Le premier amour d’Apollon fut Daphné, la fille du fleuve Pénée. Cette passion ne fut point l’ouvrage de l’aveugle hasard, mais la vengeance de l’amour irrité. Le Dieu de Délos, dans l’orgueil de sa victoire (1), avait vu Cupidon qui tendait avec effort la corde de son arc : «Faible enfant, lui dit-il, que fais-tu avec ces armes pesantes ? Ce carquois ne convient qu’à l’épaule du dieu qui peut porter des coups certains aux bêtes féroces et à ses ennemis. Avec cet arc, j’ai abattu, sous une grêle de traits (2), Python, le monstre dont le ventre était gonflé de poisons. Contente-toi d’allumer, avec ton flambeau, je ne sais quelles flammes amoureuses, et garde-toi bien de prétendre égaler mes triomphes». Le fils de Vénus, répondit : «Apollon, rien n’échappe à tes flèches, mais tu n’échapperas pas aux miennes. Autant tu l’emportes sur tous les animaux, autant ma gloire est au dessus de la tienne ».
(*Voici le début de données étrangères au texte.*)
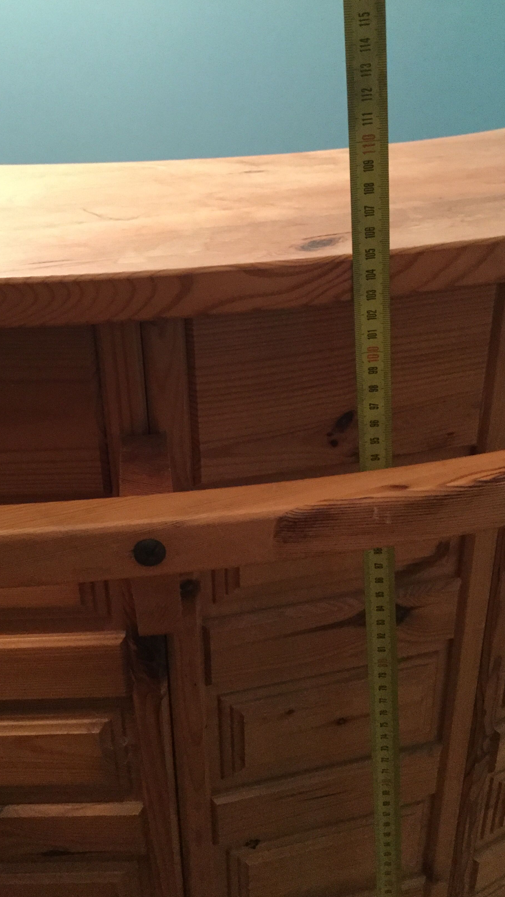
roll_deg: +2.5
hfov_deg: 34.6
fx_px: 809
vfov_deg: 58.0
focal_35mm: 34
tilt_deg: -25.4
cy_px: 447
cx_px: 238
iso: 320
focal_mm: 3.3
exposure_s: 1/17
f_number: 2.4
Il dit, et, cinglant l'air de son aile rapide, il s’élève et s’arrête au sommet du Parnasse. Il tire de son carquois deux flèches dont les effets sont bien différents : l’une inspire l’amour, et l’autre le repousse. La première est dorée, sa pointe est aiguë et brillante, la seconde n’est armée que de plomb, et sa pointe est émoussée. C’est de ce dernier trait que le dieu atteint la fille de Pénée ; c’est de l’autre qu’il blesse Apollon et le perce jusqu’à la moelle des os. Apollon aime aussitôt, et Daphné hait jusqu’au nom de son amant (3).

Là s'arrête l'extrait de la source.